Here, Self's investigations of a venerable but dodgy private bank at first seems to lead to a denouement that fits the novel's late-1990s ambience. Burly Russian mafiosi channel hot money through the clumsy hands of gormless Ossis in beige anoraks and rayon slacks as gangster capitalism hits sedate eastern Germany like a gale out of Siberia. Or does this scam hide another, more sinister exploitation of past crimes?
Chugging along more at a Trabant than Porsche speed, Schlink delivers a wry, sympathetic portrait of old codgers West and East blown off balance by the winds of change. As Self and his grizzled buddies plan to sort out the rot at the Weller & Welker bank, this sometimes feels closer to a Rhenish Last of the Summer Wein than The Wire. But his forte - and Schlink's – is that history lives in him, and he has sacrificed a legal career because "I resisted, body and soul, acting with my colleagues as if we had no past".

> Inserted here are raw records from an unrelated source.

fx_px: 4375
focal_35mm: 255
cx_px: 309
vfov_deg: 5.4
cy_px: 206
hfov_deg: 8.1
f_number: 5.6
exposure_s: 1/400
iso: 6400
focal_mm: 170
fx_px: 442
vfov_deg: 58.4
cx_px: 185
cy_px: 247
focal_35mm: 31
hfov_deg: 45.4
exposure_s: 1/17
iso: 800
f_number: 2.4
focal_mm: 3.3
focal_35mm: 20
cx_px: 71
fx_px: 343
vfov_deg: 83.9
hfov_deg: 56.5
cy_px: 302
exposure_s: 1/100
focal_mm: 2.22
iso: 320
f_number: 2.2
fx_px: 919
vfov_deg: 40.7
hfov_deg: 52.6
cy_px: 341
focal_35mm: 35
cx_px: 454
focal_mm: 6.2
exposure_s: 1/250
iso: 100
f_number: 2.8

After an unhappy return to Berlin (where he gets chucked in the Landwehr canal by both neo-Nazi teenagers and anti-fascists), Self grasps that the post-Communist intrigue masks a deeper, darker secret that dates from the Third Reich. For the bad banker, all that trauma is just "water under the bridge". Self, in his modest, honest fashion, knows that you can still catch your death of cold from it.

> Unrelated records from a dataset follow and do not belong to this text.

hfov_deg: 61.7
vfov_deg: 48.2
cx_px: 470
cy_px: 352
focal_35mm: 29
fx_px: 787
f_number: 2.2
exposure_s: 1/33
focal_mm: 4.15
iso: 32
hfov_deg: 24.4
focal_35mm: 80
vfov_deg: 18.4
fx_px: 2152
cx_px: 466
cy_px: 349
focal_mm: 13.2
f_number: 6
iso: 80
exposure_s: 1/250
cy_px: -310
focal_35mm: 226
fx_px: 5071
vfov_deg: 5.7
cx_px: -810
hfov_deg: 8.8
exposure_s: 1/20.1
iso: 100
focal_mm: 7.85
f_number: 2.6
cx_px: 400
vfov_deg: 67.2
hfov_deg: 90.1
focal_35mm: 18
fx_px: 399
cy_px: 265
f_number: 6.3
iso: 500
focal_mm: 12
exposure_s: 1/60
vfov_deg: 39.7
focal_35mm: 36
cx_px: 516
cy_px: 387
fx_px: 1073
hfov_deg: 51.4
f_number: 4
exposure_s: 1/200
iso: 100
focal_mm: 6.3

Some German masters stand at an even more oblique angle to the painful past. In this month of commemoration, we can thank heaven for a small – but exquisite – mercy in the shape of Siegfried Lenz's A Minute's Silence. A colleague of Grass and Heinrich Böll in the Gruppe 47 band of postwar literary pioneers, Lenz has in novels such as The German Lesson and Heritage matched Grass in a fiction of witness and warning that learns from the madness of modern history without being engulfed by it.

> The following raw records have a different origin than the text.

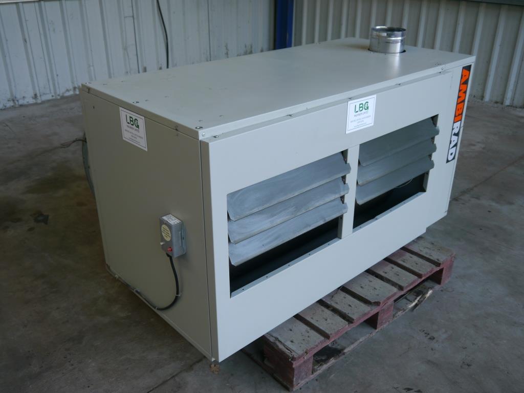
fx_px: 515
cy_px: 196
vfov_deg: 41.8
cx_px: 262
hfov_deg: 54.0
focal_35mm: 34
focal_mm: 17
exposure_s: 1/60
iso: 160
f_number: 4
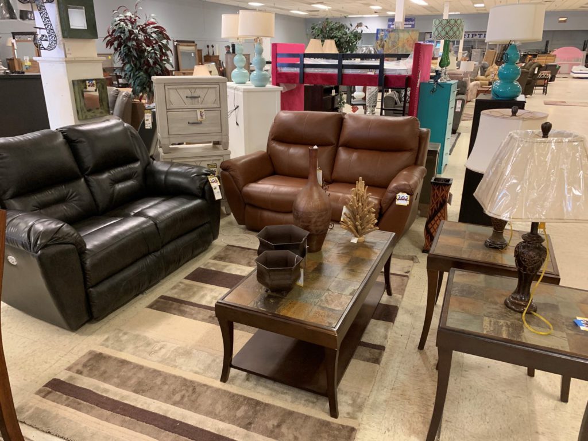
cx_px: 294
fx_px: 442
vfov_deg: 53.1
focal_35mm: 26
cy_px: 220
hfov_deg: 67.3
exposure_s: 1/35
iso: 400
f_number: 1.8
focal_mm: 4.25
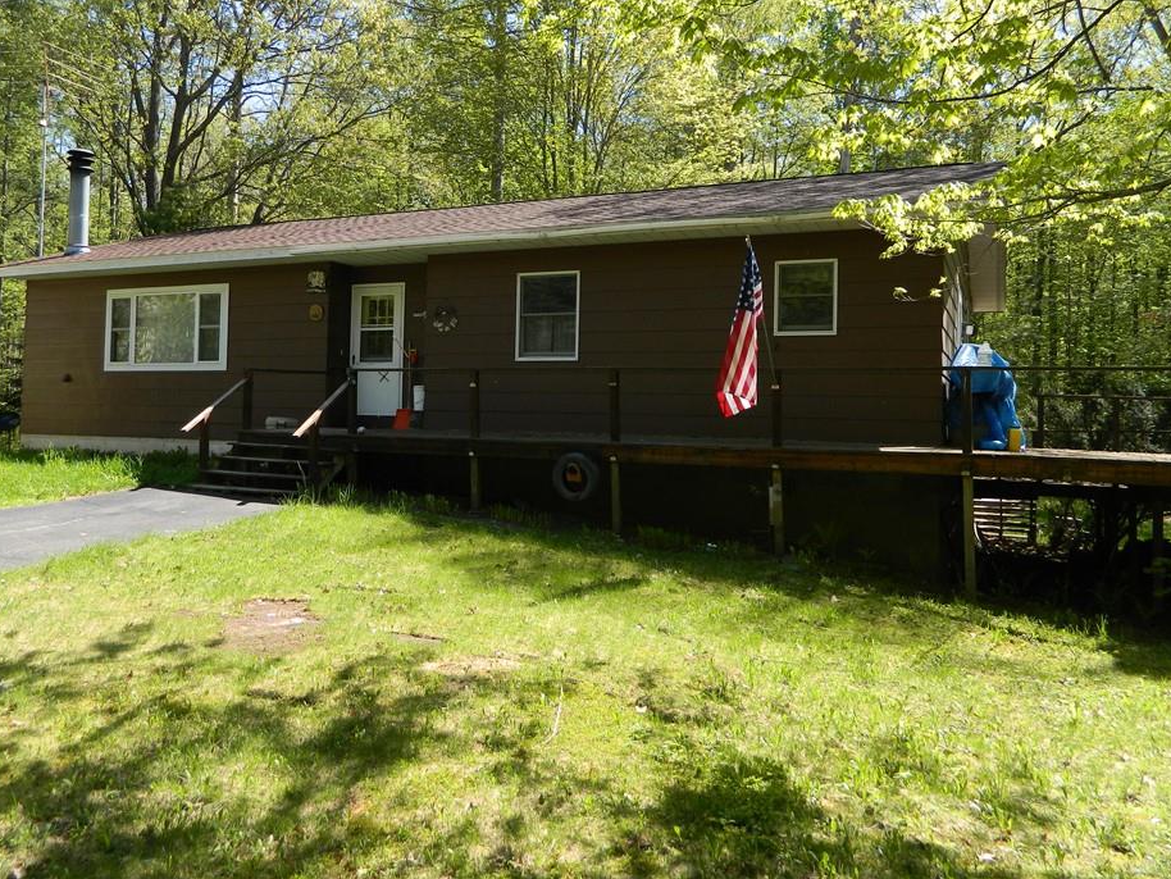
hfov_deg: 63.3
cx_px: 541
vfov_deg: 49.7
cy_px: 388
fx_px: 947
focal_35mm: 28
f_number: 3.1
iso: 80
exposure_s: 1/320
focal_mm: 4.5
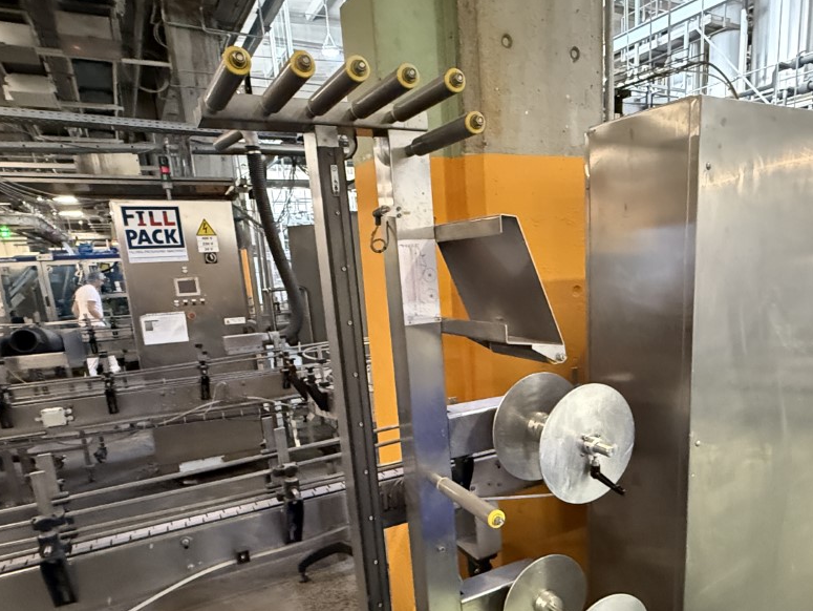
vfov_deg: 52.1
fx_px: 611
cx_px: 498
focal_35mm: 26
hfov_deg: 66.5
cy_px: 409
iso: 1250
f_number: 2.2
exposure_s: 1/50
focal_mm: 2.22
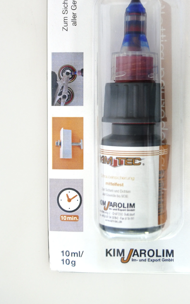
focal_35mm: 72
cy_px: 77
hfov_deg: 18.0
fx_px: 595
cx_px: 145
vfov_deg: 28.3
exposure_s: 1/60
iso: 800
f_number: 5.6
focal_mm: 31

Its writing interrupted by a grief-stricken period of blockage when Lenz's wife's died after 57 years of marriage, A Minute's Silence is a superbly crafted novella of first love, with a tenderly evocative sense of place, mood and era. As so often, we have Anthea Bell to thank for a flawless translation which captures a prose that shifts in nuance as often as the North Sea winds and currents that run through the story.
Christian, the son of a boat-owner and "stone-fisher" who does harbour maintenance in a small port and resort on the bracing northern coast that Lenz has made his own, remembers a fragile affair he had as an 18-year-old schoolboy. He fell for his English teacher, the athletic, adventurous Stella, and she – apparently – for him, during a summer of delicately drawn parties, seaside outings and the lonely introspection of a youth on the brink of adult emotions. But Stella has died after a freak yachting accident, returning from a holiday in the Danish islands, and ecstasy has turned to elegy. Young love's playful present darkens into the hard work of memory, because "what's past did happen, after all, and it will last".
The teacher may like, even desire, Christian, but she doesn't rate him as a student. We learn that English culture entered her family's life in "the skies over Kent": her bomber-crew father was shot down and, as a POW in Yorkshire, befriended by the farmer on whose land he worked.
Now, in this quiet corner of the still-divided land of the "economic miracle", she sets her class Animal Farm. But Christian fluffs his essay as he fails to realise that Orwell's tale is an allegory of "the miseries of revolution", and a story that "says one thing but also tells us another". Does A Minute's Silence do the same? British readers have, perhaps, become a little too keen to read every postwar German fiction as a disguised historical fable of that kind. Suggestively rich in overtones and undercurrents, Lenz's beautiful miniature also stands alone as a masterclass in "the grammar of farewell".